---- EXTRACTED MATERIAL
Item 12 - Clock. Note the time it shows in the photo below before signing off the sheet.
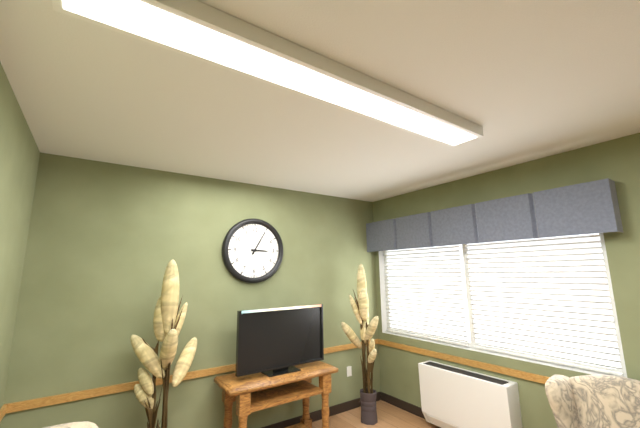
3:05
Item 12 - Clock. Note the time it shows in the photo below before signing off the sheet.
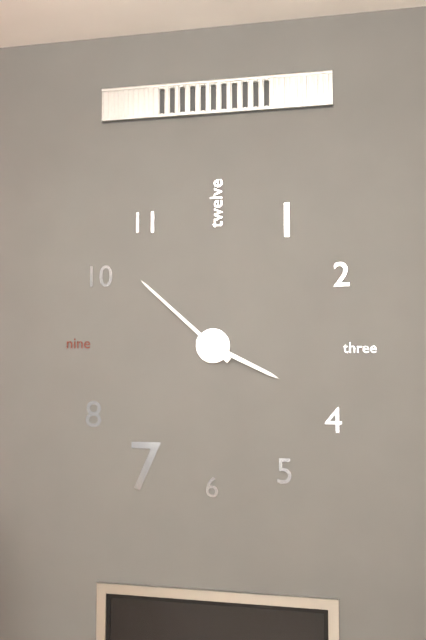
3:52
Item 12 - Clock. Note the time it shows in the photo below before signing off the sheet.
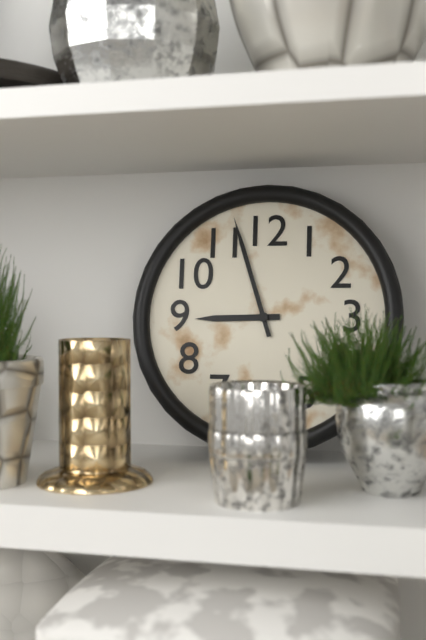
8:57
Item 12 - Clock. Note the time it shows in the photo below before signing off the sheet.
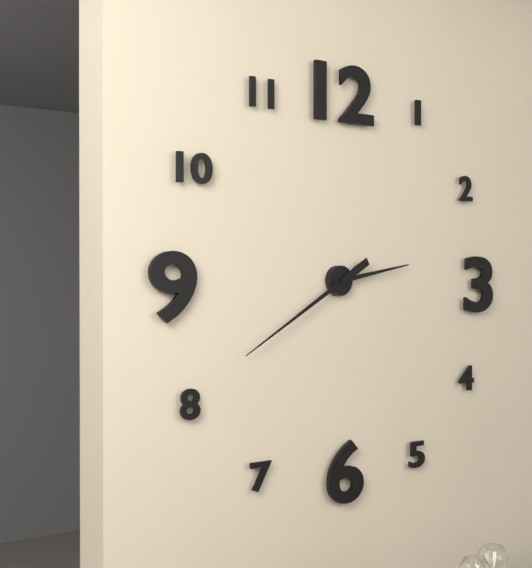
2:40
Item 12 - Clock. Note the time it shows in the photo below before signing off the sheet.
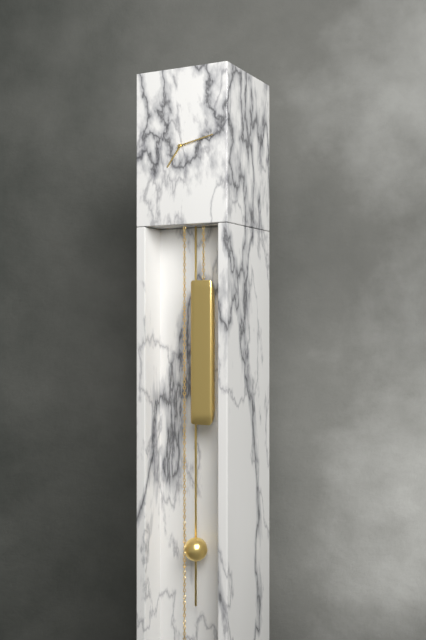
7:13
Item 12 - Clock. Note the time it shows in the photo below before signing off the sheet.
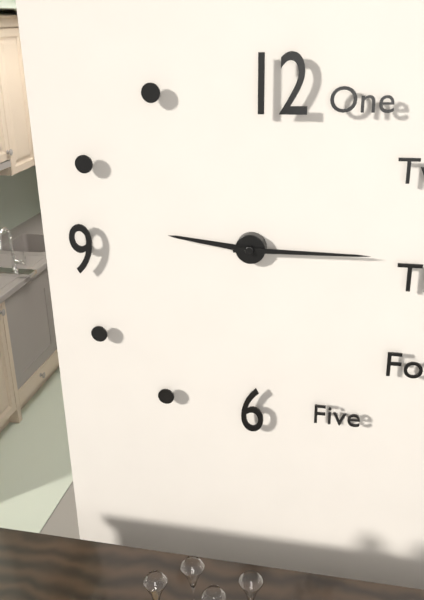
9:15
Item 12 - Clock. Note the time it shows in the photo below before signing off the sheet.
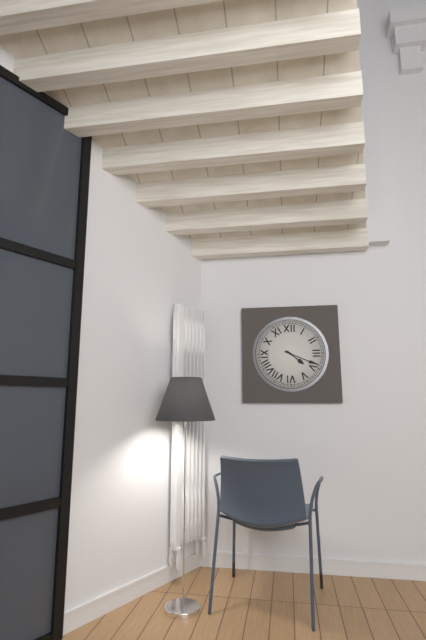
4:19
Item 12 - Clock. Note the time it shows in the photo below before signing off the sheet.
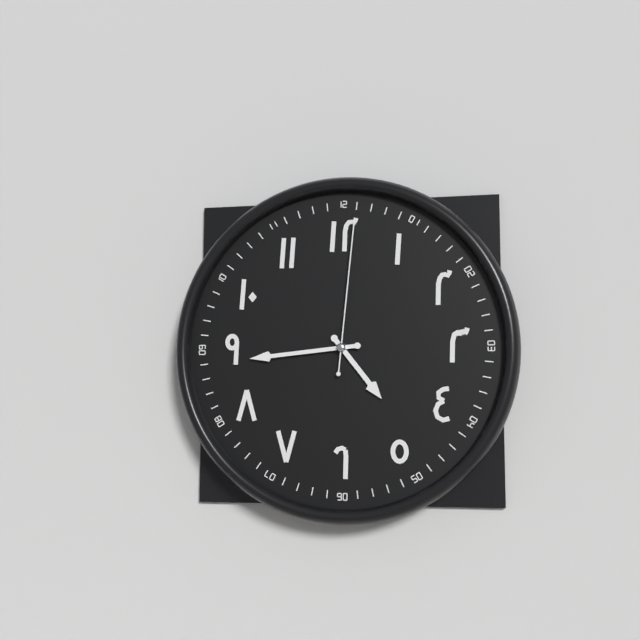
4:44:01
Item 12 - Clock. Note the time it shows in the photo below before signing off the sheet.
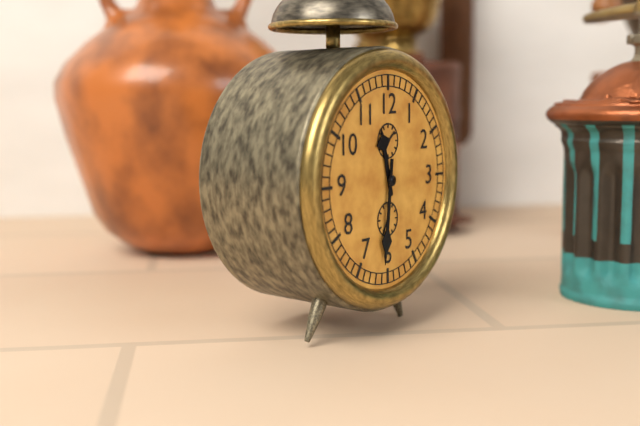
11:31
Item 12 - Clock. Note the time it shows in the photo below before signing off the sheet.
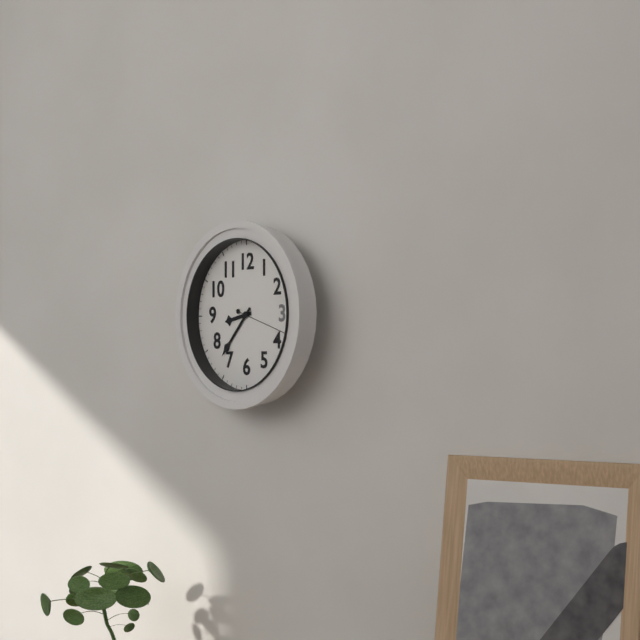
8:37:18
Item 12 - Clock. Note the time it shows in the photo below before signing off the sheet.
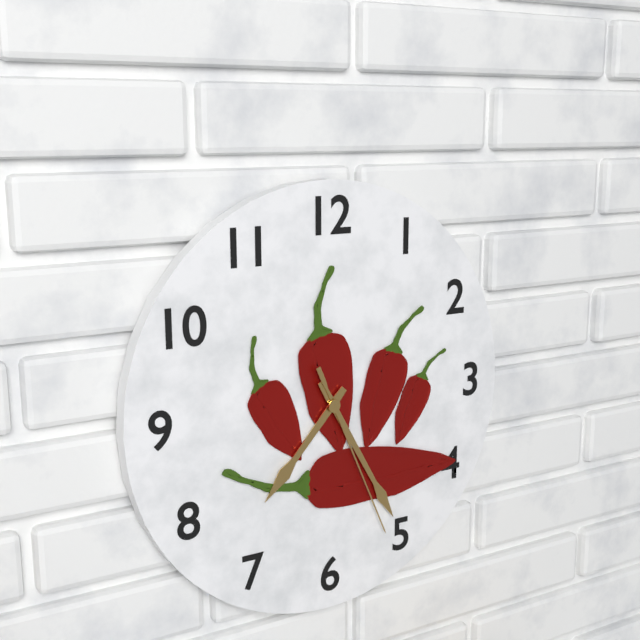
7:25:26
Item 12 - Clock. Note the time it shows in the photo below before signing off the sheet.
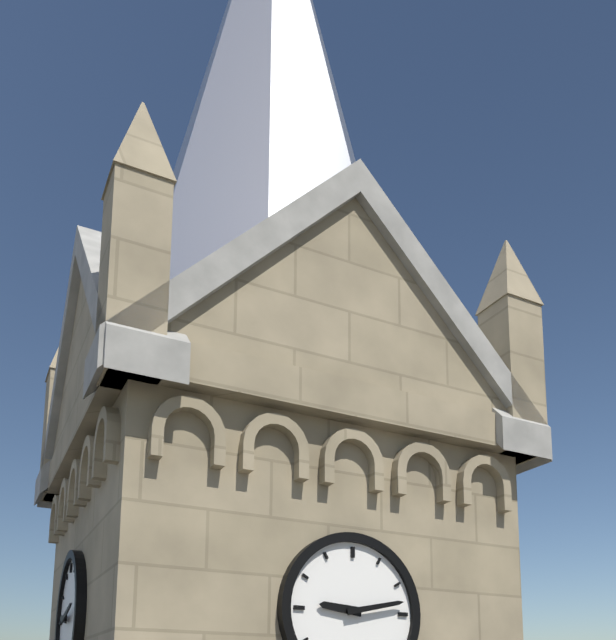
9:13
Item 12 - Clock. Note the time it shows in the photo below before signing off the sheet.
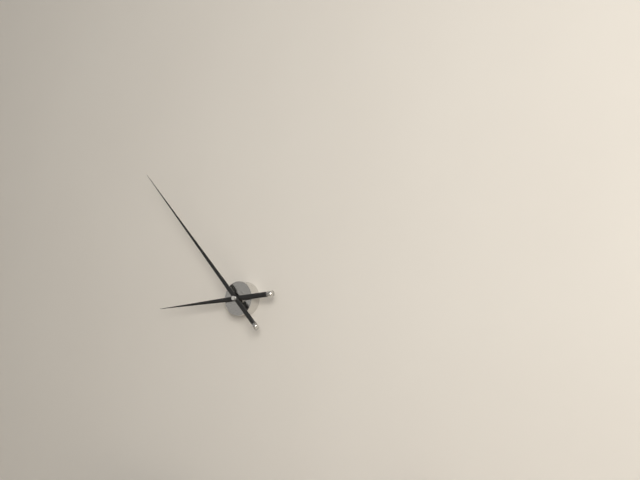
--------
* [REQUEST]: Copy every one of the entries above line for line, leaving out the pictures.

* [SOLUTION]:
Item 12 - Clock. Note the time it shows in the photo below before signing off the sheet.
3:05
Item 12 - Clock. Note the time it shows in the photo below before signing off the sheet.
3:52
Item 12 - Clock. Note the time it shows in the photo below before signing off the sheet.
8:57
Item 12 - Clock. Note the time it shows in the photo below before signing off the sheet.
2:40
Item 12 - Clock. Note the time it shows in the photo below before signing off the sheet.
7:13
Item 12 - Clock. Note the time it shows in the photo below before signing off the sheet.
9:15
Item 12 - Clock. Note the time it shows in the photo below before signing off the sheet.
4:19
Item 12 - Clock. Note the time it shows in the photo below before signing off the sheet.
4:44:01
Item 12 - Clock. Note the time it shows in the photo below before signing off the sheet.
11:31
Item 12 - Clock. Note the time it shows in the photo below before signing off the sheet.
8:37:18
Item 12 - Clock. Note the time it shows in the photo below before signing off the sheet.
7:25:26
Item 12 - Clock. Note the time it shows in the photo below before signing off the sheet.
9:13
Item 12 - Clock. Note the time it shows in the photo below before signing off the sheet.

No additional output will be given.